Pasillo de una tienda Dealz en Málaga.

30 de octubre de 2014 (14:25 CET)

Las tiendas venderán todo a 1,5 euros. Desde un paquete de tres bombones Ferrero Rocher hasta unas chanclas playeras, cremas hidratantes o el limpiador Fairy. Sin importar la inflación ni la deflación ni el tamaño del producto, todo lo que se vende en el establecimiento, productos de marcas conocidas, tendrá un único precio: 1,5 euros.

Dealz, con dos tiendas operativas en Málaga, ha abierto este jueves su primer establecimiento en Madrid. Y en los próximos habrá otras siete aperturas en España, el primer país donde la empresa británica operará fuera de su territorio. Las tiendas, de entre 600 y 900 metros cuadrados, operarán todos los días de la semana desde primera hora de la mañana hasta la medianoche. Es el viejo modelo Todo a 100 pero reinventado con más variedad de productos y con primeras marcas. Será una dura competencia hasta para las tiendas de conveniencia de barrio regentadas por paquistaníes, habituados a competir con bajos precios y horarios extendidos.

Medidas especiales


Los fabricantes que quieran entrar en la cadena, deberán ofrecer un precio especial con el objetivo de que la cadena de tiendas logrará vender volúmenes asombrosos. Es lo que ha hecho en Reino Unido e Irlanda donde cuentan con más de 500 establecimientos. Hay fabricantes que han hecho formatos específicos para la marca.

“No vendemos a pérdidas porque conocemos muy bien las leyes del país. Nuestra estrategia está basada en el volumen. Vendemos 18 millones de latas de Coca-Cola al año.
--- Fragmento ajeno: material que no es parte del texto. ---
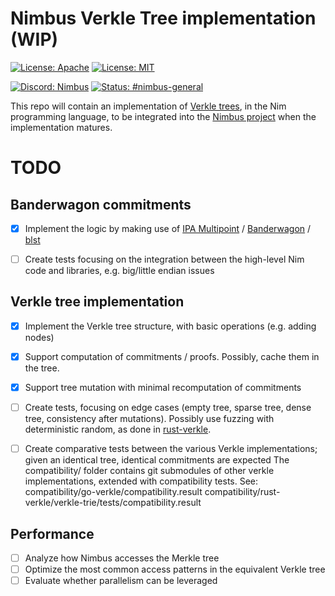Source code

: # Nimbus Verkle Tree implementation (WIP)
[![License: Apache](https://img.shields.io/badge/License-Apache%202.0-blue.svg)](https://opensource.org/licenses/Apache-2.0)
[![License: MIT](https://img.shields.io/badge/License-MIT-blue.svg)](https://opensource.org/licenses/MIT)

[![Discord: Nimbus](https://img.shields.io/badge/discord-nimbus-orange.svg)](https://discord.gg/XRxWahP)
[![Status: #nimbus-general](https://img.shields.io/badge/status-nimbus--general-orange.svg)](https://get.status.im/chat/public/nimbus-general)

This repo will contain an implementation of [Verkle trees](https://dankradfeist.de/ethereum/2021/06/18/verkle-trie-for-eth1.html),
in the Nim programming language, to be integrated into the [Nimbus project](https://github.com/status-im/nimbus-eth1) when the implementation matures.

# TODO

## Banderwagon commitments

- [X] Implement the logic by making use of [IPA Multipoint](https://github.com/crate-crypto/ipa_multipoint) / [Banderwagon](https://github.com/crate-crypto/banderwagon) / [blst](https://github.com/supranational/blst)
- [ ] Create tests focusing on the integration between the high-level Nim code and libraries, e.g. big/little endian issues


## Verkle tree implementation

- [X] Implement the Verkle tree structure, with basic operations (e.g. adding nodes)
- [X] Support computation of commitments / proofs. Possibly, cache them in the tree.
- [X] Support tree mutation with minimal recomputation of commitments
- [ ] Create tests, focusing on edge cases (empty tree, sparse tree, dense tree, consistency after mutations). Possibly use fuzzing with deterministic random, as done in [rust-verkle](https://github.com/crate-crypto/rust-verkle/blob/master/verkle-trie/tests/trie_fuzzer.rs).
- [ ] Create comparative tests between the various Verkle implementations; given an identical tree, identical commitments are expected
      The compatibility/ folder contains git submodules of other verkle implementations, extended with compatibility tests. See:
          compatibility/go-verkle/compatibility.result
          compatibility/rust-verkle/verkle-trie/tests/compatibility.result


## Performance

- [ ] Analyze how Nimbus accesses the Merkle tree
- [ ] Optimize the most common access patterns in the equivalent Verkle tree
- [ ] Evaluate whether parallelism can be leveraged
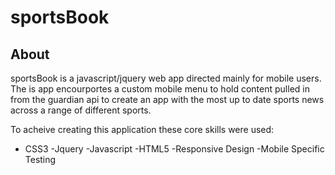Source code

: sportsBook
=========

<h2>About</h2>

sportsBook is a javascript/jquery web app directed mainly for mobile users. The is app encourportes a custom mobile menu to hold content pulled in from the guardian api to create an app with the most up to date sports news across a range of different sports.

To acheive creating this application these core skills were used:

- CSS3
-Jquery
-Javascript
-HTML5
-Responsive Design
-Mobile Specific Testing

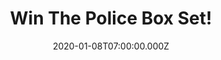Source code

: ---
campaign-uuid: "c-f2504b1c-708d-45a5-af40-c876c34e3492"
type: "Competition"
category: "Music"
date: "2020-01-08T07:00:00.000Z"
end-date: "2020-03-08T23:59:00.000Z"
disable-form: false
is_promoted: false
has_entry_page: true
title: "Win The Police Box Set!"
competition-description: "<p>We are giving away 'Every Move You Make: The Studio Recordings',\
  \ a limited edition 6-CD box set edition from one of the best Bristish Rock bands\
  \ of all time: The Police. The Box Set features all five studio albums + a bonus\
  \ disc.</p>\n<p>Such an amazing prize you won't want to miss. Click below for a\
  \ chance to win it now.</p>\n"
hero-header: "Win The Police Box Set!"
terms-confirmation: "N/A"
banner-img: "https://assets.expresslyapp.com/asset-f6c44be4-3d43-4a00-b4a8-dd5fba3ede5e.jpg"
logo-left-href: "aaa.nme.com"
logo-left-image: "https://assets.expresslyapp.com/asset-1e616637-c55d-4a5e-8d68-fde378dd567d.jpg"
logo-left-title: "NME AAA"
bg-image-hero: "https://assets.expresslyapp.com/asset-ebc4ad06-835f-408a-bb8c-a05b1ddaad9b.jpg"
bg-image-first: "https://assets.expresslyapp.com/asset-0809a3cd-75d5-49b4-963f-a2d966b19b7f.jpg"
section1-content: "<p>Following the 40th anniversary vinyl box, we present a limited\
  \ edition 6-CD box set edition, featuring all five studio albums + a bonus disc.\
  \ Six full-colour gatefold CD digi-pak wallets housed in a ‘lift-off lid clamshell’\
  \ style box. Includes an exclusive bonus 12-track disc – ‘Flexible Strategies’ comprised\
  \ of non-album b-sides (including very rare remix of ‘Truth Hits Everybody’) and\
  \ remastered at Abbey Road Studios.</p>\n<p>The collection features 14 top-20 singles,\
  \ including five number ones! Four of the albums reached number one and went on\
  \ to sell millions of copies around the world.</p>\n<p>Good luck!</p>\n"
entry-title: "Win The Police Box Set!"
entry-content: "<p>Enter the draw to win The Police Box Set  by completing the form\
  \ below before 23:59 on the 8th of March 2020.</p>\n"
has-winner: true
winner-title: "CONGRATULATIONS to Kevin W. who won The Police Box Set!"
winner-banner: "https://assets.expresslyapp.com/asset-442223f1-90b7-4129-b09c-b9fdfb04e2f2.jpg"
prize-description: "The Police Box Set"
special-conditions: "Multiple entries are allowed up to one every day."
country-restrictions:
- "GB"
---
Hemos abierto en España porque las posibilidades son gigantescas. Creemos que podremos abrir hasta 600 tiendas”, explica Álvaro Villamizar, director general de Dealz en España.

El sobrecoste español

En Reino Unido la cadena vende todo a una libra (1,27 euros al cambio actual), con lo cual los precios en España de los mismos productos vendidos en Reino Unido contarán con un sobreprecio. “Es el coste del transporte. El 70% de nuestros productos son fabricados en el Reino Unido. También tenemos mercancía fabricada en China pero siempre se transporta a Reino Unido y de allí llegará a España”, explica Jim McCarthy, consejero delegado de la compañía.
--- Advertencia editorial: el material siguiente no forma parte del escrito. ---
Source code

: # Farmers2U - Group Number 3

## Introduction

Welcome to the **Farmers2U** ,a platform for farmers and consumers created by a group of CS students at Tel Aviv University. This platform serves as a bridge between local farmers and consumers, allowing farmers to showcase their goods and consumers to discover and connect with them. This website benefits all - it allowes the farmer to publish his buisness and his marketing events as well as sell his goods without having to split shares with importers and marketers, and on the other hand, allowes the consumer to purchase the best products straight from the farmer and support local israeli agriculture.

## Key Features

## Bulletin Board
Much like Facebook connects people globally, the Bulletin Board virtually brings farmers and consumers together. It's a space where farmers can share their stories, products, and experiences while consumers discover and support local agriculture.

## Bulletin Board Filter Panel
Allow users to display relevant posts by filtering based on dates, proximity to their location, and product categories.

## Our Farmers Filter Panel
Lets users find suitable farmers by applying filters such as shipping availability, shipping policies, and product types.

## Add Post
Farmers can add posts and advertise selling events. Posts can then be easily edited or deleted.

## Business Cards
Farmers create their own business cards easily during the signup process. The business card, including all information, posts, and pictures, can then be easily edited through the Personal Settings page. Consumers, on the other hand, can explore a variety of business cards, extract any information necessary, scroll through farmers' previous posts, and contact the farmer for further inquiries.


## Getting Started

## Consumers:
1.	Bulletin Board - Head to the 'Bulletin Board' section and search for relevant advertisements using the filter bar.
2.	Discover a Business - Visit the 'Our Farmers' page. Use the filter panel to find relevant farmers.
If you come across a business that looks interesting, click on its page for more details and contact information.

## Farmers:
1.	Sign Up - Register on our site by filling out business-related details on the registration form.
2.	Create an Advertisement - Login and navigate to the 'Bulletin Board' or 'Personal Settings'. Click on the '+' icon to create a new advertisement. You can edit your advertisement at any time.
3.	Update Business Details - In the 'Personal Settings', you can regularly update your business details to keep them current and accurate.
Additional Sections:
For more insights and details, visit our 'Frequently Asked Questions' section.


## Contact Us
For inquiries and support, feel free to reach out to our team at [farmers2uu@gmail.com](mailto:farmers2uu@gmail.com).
La empresa, perteneciente al fondo de inversión Poundland, con una facturación de 1.200 millones de euros el año pasado, también pretende abrir próximamente en Cataluña, donde se adaptará a su legislación comercial y horaria mucho más restrictiva. “Conozco bien en mercado catalán. Lo que haremos allí será adaptarnos a la legislación y abrir lo máximo que nos pueda permitir la ley. No pretendemos llegar a imponer nuestro esquema”, explica Villamizar.
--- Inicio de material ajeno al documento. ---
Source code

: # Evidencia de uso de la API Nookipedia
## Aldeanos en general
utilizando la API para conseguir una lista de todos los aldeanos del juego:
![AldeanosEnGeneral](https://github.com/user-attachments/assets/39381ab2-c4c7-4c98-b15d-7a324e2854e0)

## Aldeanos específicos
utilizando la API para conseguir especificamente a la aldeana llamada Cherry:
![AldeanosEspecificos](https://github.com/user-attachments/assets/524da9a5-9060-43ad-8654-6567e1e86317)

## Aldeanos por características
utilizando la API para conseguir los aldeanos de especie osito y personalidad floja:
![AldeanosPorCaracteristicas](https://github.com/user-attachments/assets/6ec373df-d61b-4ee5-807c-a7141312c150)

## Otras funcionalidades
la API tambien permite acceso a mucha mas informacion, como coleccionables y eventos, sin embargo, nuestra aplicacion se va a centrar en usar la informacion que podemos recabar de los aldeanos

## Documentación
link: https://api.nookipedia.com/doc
La empresa ya experimenta con complacencia los hábitos de los clientes españoles que pasean y miran con curiosidad en los pasillos y que hacen una compra media de diez euros. El país, donde incluso los ciudadanos con más poder adquisitivo busca hoy los precios más bajos, les resulta prometedor, tanto que ya piensan en construir un almacén logístico propio.